DATA PROVIDED
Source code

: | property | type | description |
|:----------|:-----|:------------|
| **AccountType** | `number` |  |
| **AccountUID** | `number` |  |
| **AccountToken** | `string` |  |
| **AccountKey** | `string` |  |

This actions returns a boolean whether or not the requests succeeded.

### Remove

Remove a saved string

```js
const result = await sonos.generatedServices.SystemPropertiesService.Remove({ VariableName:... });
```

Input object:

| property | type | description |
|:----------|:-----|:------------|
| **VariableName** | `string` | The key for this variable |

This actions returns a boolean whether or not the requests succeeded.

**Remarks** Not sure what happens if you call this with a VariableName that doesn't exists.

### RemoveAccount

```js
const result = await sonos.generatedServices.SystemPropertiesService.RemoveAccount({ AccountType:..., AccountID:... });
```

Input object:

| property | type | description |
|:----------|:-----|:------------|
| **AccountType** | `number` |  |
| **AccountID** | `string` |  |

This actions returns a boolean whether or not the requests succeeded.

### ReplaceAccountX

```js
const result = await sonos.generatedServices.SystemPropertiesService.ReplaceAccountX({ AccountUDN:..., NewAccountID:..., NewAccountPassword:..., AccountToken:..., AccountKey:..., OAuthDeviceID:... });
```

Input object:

EXERCISE
Report every line above that has the string "RemoveAccount" in it.

ANSWER TO THIS PROBLEM
### RemoveAccount
const result = await sonos.generatedServices.SystemPropertiesService.RemoveAccount({ AccountType:..., AccountID:... });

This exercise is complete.